Los guambras del barrio iban allí para hacer bicicross y embarcarse en épicas batallas de coquitos de eucalipto.
Yo no sabía andar en bici, pero nadie me ganaba en las guerras de coquitos a pesar de ser un blanco fácil (o debería decir un 'colorado' fácil).
Así que rápidamente fui parte de la jorga del barrio, unos 15 chicos y chicas que nos veíamos todas las tardes en ese lugar, al que de forma optimista llamábamos "el parque".
Fue probablemente mi primera interacción social autónoma fuera de la familia y de la escuela. Allí conocí a El Pancho, a quien enseñé a jugar Atari, a El José Luis, quien me enseñó a andar en bici, y a La Roxana, mi primer crush. También fundamos el capítulo local de los Cazafantasmas.

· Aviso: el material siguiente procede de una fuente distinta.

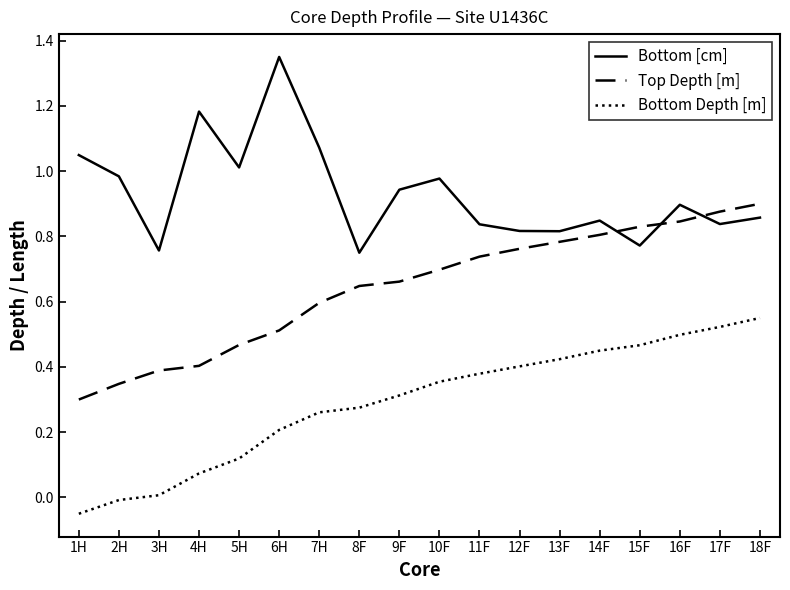

Which label corresponds to the smallest value in the chart?

1H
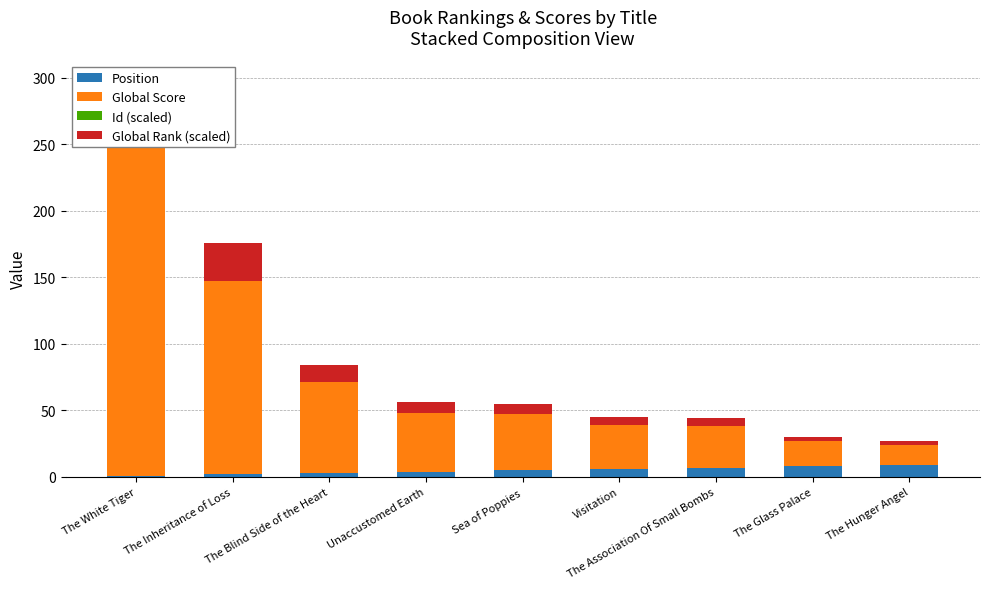

Between The Glass Palace and The Inheritance of Loss, which is larger?

The Glass Palace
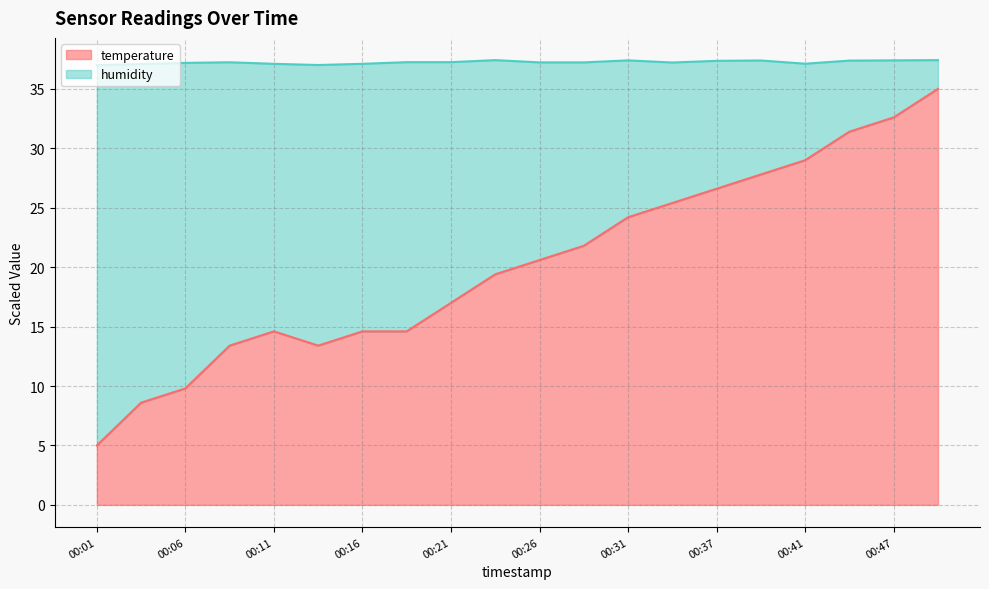

What are all the series names shown in the legend?

temperature, humidity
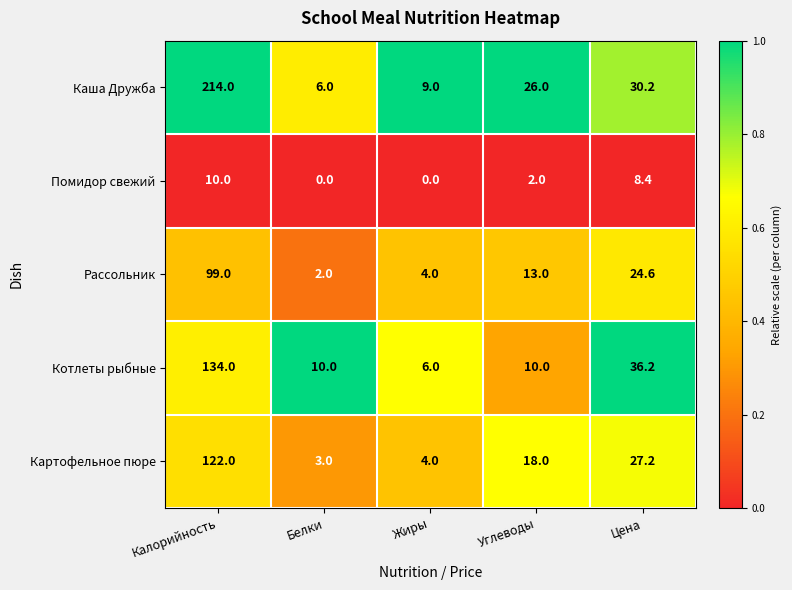

What is the approximate value of Картофельное пюре at Калорийность?

122.0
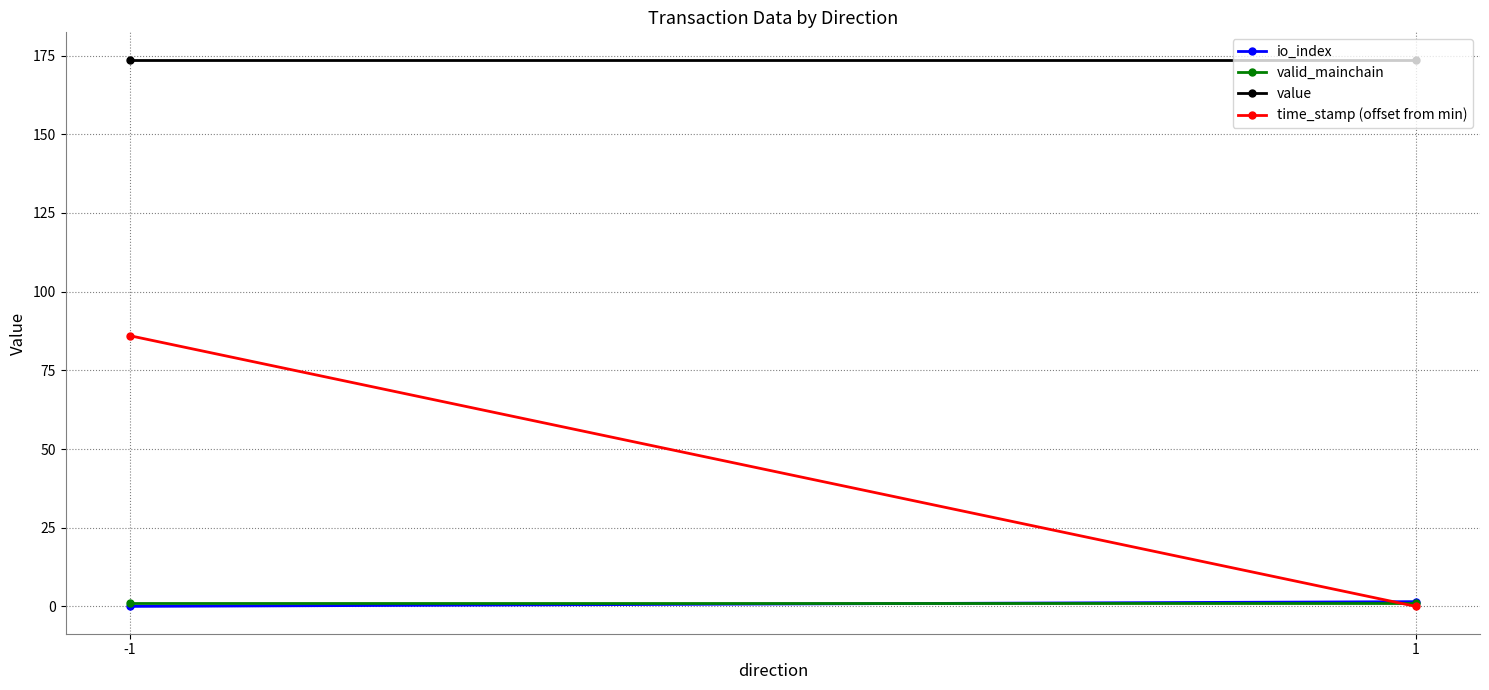

How many values in the time_stamp (offset from min) series are below 86?

1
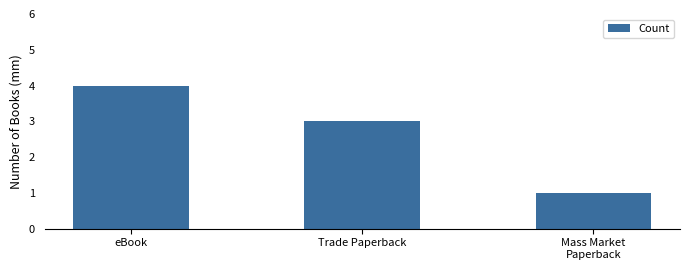

What is the sum of all values?

8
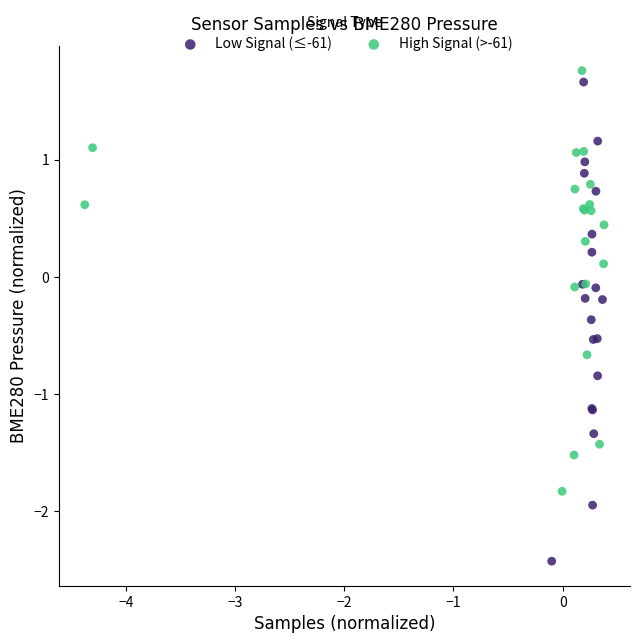

Which series has the widest spread of Y values?

Low Signal (≤-61)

Con las familias del barrio hicimos vaca para mejorar el parque. Compramos madera y plantas, trajimos herramientas para hacer las picas de bicicross, bancos para los espectadores, trincheras de batalla y un columpio en un árbol.
El parque se convirtió en el centro del barrio y en el articulador de la amistad, los juegos y la comunidad. Era nuestro Parque. Dos veces al año hacíamos minga para su mantenimiento.
Un buen día llegó maquinaria del Municipio. Aplanaron las rampas, taparon las trincheras y reemplazaron los bancos de tronco por el mobiliario urbano estandarizado de larga duración, apropiado para la intemperie.
Y tumbaron el árbol de columpio porque estaba en el lugar donde irían los 'juegos infantiles'.
Al poco tiempo vino el alcalde a inaugurar "el nuevo espacio público, moderno y apropiado para el barrio". Lo bautizaron con el nombre de un cura.
Intentamos encontrarle la gracia e inventarnos nuevos juegos, pero no había lugar para las bicis ni escondites adecuados para sorprender al enemigo. El óxido de los columpios de hierro nos manchaba la ropa.
Dejamos de ir al parque y nos reuníamos en nuestras casas, pero solo unos tres o cuatro cada vez y con invitación previa.
La Roxana se cambió de barrio. No recuerdo sus apellidos, creo que nunca los supe. Solo recuerdo que en el barrio teníamos una vez nuestro lugar, pero lo convirtieron en un espacio público. En ese entonces, con 10 años, comprendí perfectamente la diferencia.
Un espacio es una dimensión geométrica del territorio sin un significado sustancial. Un lugar, en cambio, rebosa de significado, de afecto y de relación con las personas.
Las ciudades de Ecuador deben dejar de construir espacios públicos y comenzar a crear lugares con significado.